帰り道で一色を驚きと喜びの混ざった声で聞いた。

「そうか?特訓の成果かもな!でも一色もチャレンジして後半はいい感じだったんじゃないか?」

「う~ん、今後に期待って感じかな。修司も身のこなしが軽やかになったよね?」

「え?そうか?」

修司は驚いて聞き返す。

「うん、なんとなくだけど足取りが軽い?なんて言えばいいかな。」

「なんとなくか・・・。」

「治世は足中心の特訓だし、成果は見えにくいのかもな。」

 修司は自身が成長したのかは甚だ疑問だった。自分が思っているよりも体は動かず、期待していた結果ではなかった。あれだけの訓練をして少し身軽なだけでは割に合わない。

 そして約束の金曜日が訪れた。

 授業が終わると修司はすぐに個人訓練場に向かった。穏やかな午後の森を一人で歩く。その足取りはやや急いでるようにも見える。7割の不安と3割の期待で胸がドキドキとした鼓動を感じる。まるで人生を決めるほどの大事な試験を受ける前のような、そんな感覚であった。手には言いつけの通りに柄を握っている。修司にはこの柄を握る生活を始めてから気付いたことがあった。それは物を握り続けることがいかに人間にとってストレスであるかと言うことである。全に最初に与えられた課題でも剣を握っていたが、その時は肉体のダメージを感じてはいたが毎日握っていると筋肉や精神の疲労の他に継続し続けることへの負担とでも言うのか、修司にはストレスがかかってた。しかしそれもここ数日は慣れてきて、どこか自分が剣士であることへの誇りに近いものを感じることさえある。この柄の先に剣を想像し、振ることもある。
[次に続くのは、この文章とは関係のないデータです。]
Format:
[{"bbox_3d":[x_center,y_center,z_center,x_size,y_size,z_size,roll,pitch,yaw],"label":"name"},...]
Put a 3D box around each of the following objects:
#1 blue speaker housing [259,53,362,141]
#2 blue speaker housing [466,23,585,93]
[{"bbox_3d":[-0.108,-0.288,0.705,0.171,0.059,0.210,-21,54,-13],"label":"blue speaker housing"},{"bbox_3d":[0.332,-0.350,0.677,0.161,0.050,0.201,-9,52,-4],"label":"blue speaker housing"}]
 この充実感が3割の期待を生み出す源である。全との訓練や全自身に感じるそこはかとない不安や疑念に駆られる日々であるが、たまに感じるこの不思議な充実感が修司を支える。しかし同時にその充実の裏にモグラを追いかけただけの自分に成長を感じられないことが引っかかってしまう。

 この2週間が走馬灯のように思い出され、修司は大きく深呼吸をした。そして訓練場に着く。正面にある日の光が目に刺さる。細めた目は木に寄りかかる男の姿を捉えた。全は修司に気付くと歩きだし、20mほどの距離まで近づいてきた。

「今日の訓練は分かっているな?」

「はい」

「これから30分間、コイツらの相手をしてもらう。《獣偏・(かげ)(ろう)》。」

「えっ!」

 全の影がゆらりと影が伸び、そこから7匹の狼が這い出るように現れる。狼はあるものはその場に伏し、あるものを全の足元にすり寄っていた。修司はこの狼と対峙したことがあることに気付く。剣を握る課題の最後に修司を襲った狼だ。
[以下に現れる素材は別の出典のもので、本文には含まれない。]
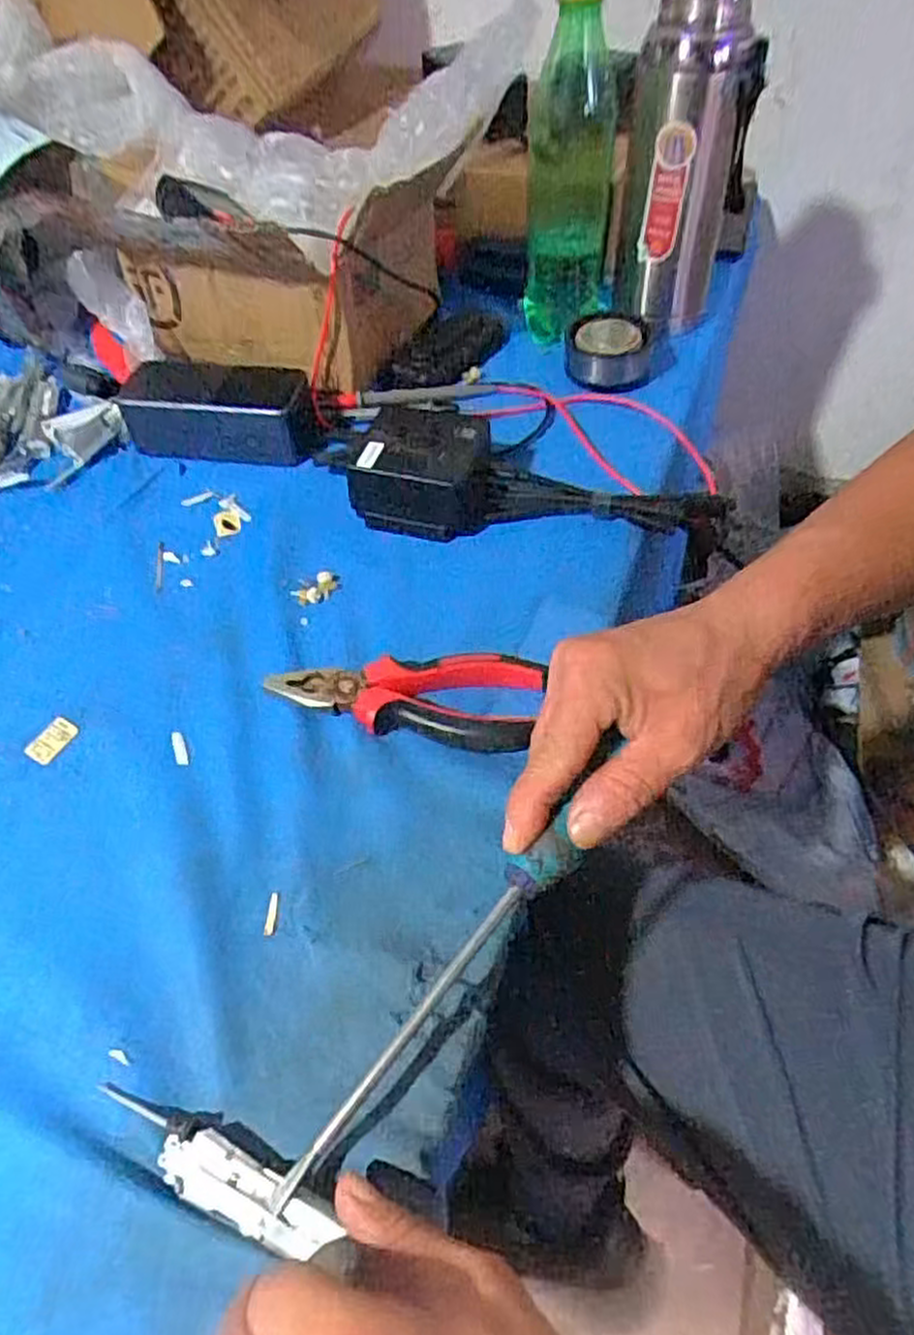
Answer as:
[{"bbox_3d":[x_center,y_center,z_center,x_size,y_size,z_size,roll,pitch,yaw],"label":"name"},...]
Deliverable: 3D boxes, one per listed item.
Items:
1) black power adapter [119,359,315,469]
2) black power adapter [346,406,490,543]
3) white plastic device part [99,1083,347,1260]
[{"bbox_3d":[-0.175,-0.189,0.570,0.150,0.052,0.049,8,52,8],"label":"black power adapter"},{"bbox_3d":[-0.020,-0.132,0.513,0.083,0.050,0.076,8,52,8],"label":"black power adapter"},{"bbox_3d":[-0.092,0.182,0.286,0.105,0.013,0.024,18,54,25],"label":"white plastic device part"}]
コイツらやっぱり全さんがコンバートしてたのか。あのときは5匹だった気がするけど今日は7匹、しかも30分も・・・。万全だからって俺はいけるのか?

「[ブラックジャック]。」

 柄はリリースし、剣をコンバートした。30秒ほどかけて[ブラックジャック]がコンバートされていく中で修司は落ち着いて構える。

「始め。」

全は平たんなトーンで開始を知らせた。